Saturday at Warriors’ practice, Green expanded on the subject, here’s the video via Anthony Slater of the San Jose Mercury News.

If you prefer to read are Green’s comments transcribed:

“I just laugh at it. It’s funny how you can tell me how I get hit and how my body is supposed to react. I didn’t know the league office was that smart when it came to body movements. I’m not sure if they took kinesiology for their positions to tell you how your body is going to react when you get hit in a certain position. Or you go up and you have guys who jump to the ceiling. A lot of these guys that make the rules can’t touch the rim, yet they tell you how you’re way up there in the air which way you’re body (is supposed to go). I don’t understand that.
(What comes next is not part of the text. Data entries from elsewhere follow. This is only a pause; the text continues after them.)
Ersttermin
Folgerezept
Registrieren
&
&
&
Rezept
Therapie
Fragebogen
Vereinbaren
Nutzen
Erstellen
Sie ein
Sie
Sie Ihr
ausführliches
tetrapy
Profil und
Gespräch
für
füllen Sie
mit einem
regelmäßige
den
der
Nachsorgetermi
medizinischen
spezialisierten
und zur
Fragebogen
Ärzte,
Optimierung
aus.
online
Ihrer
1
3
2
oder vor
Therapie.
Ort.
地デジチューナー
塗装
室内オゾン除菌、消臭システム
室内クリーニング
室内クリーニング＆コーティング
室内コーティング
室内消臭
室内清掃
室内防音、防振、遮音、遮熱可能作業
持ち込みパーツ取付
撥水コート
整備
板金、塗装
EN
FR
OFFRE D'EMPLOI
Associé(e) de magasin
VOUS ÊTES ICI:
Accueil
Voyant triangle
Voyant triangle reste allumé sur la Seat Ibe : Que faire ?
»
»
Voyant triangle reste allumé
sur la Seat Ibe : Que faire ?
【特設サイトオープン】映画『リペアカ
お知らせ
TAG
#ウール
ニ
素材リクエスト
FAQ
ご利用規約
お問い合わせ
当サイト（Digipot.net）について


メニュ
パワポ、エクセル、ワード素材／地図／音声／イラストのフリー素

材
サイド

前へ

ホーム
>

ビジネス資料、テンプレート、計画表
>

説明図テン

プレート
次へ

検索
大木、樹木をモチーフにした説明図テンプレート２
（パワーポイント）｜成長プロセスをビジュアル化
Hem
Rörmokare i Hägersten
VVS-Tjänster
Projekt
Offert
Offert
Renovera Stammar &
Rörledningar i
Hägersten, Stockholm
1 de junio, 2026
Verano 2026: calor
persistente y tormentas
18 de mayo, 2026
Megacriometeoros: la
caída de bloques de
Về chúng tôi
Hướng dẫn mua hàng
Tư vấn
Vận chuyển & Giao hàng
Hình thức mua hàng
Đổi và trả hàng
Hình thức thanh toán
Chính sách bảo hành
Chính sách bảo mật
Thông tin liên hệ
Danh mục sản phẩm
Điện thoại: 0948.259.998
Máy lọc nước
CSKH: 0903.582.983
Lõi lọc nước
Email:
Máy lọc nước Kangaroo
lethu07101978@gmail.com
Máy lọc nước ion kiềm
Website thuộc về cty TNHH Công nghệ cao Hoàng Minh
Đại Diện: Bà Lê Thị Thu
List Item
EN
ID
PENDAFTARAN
That’s like me going in there and saying, ‘Hey, you did something on your paperwork wrong.’ I don’t know what your paperwork looks like. But it is what it is. They made the rule. Make your rule. I don’t care. But if you’re going to say it’s an unnatural thing, an unnatural act, no offense to James Harden, but I’ve never seen nobody up until James started doing it that shoots a layup like this under your arm (sweeps arms in a demonstration). That’s really not a natural act either. That’s not a natural basketball play either. But, hey, if you’re going to make a rule, make a rule. But if you’re going to take unnatural acts out the game, then let’s lock in on all these unnatural acts and take them out the game. I don’t know. Let them keep telling people how their body react I guess. They need to go take a few more kinesiology classes though. Maybe they can take a taping class or functional movement classes. Let me know how the body works because clearly mine don’t work the right way.”

Two things.

First, Green should know that the ultimate hammer on NBA fines is Kiki Vandeweghe — former NBA player, two-time All-Star, who also coached in the league. You want a guy with a players’ perspective making the call? You already have it. And Vandeweghe played in a far more physical era than this one.

Second, the flagrant was not issued because of intent but because of the action — if you kick a guy in the face, it’s a flagrant foul. There’s no gray area here, and officials shouldn’t have to guess a player’s intent. When Green went up he was fouled by Harden, and to maintain his balance Green flailed his legs out, something he has done plenty and other players going back decades have done too. That doesn’t mean it’s not reckless. That doesn’t mean a player is still not responsible for his body. Ask soccer officials about this same issue — get your leg above the waist with other players around and it can be called a “dangerous play.” In the NBA, if your leg flies up and hits a guy in the face, it’s a flagrant foul. Whether or not you meant to do it.

Green knows the league is cracking down on this. He knows he’s a target. It’s on him to change. One would think the Finals would have taught him that lesson.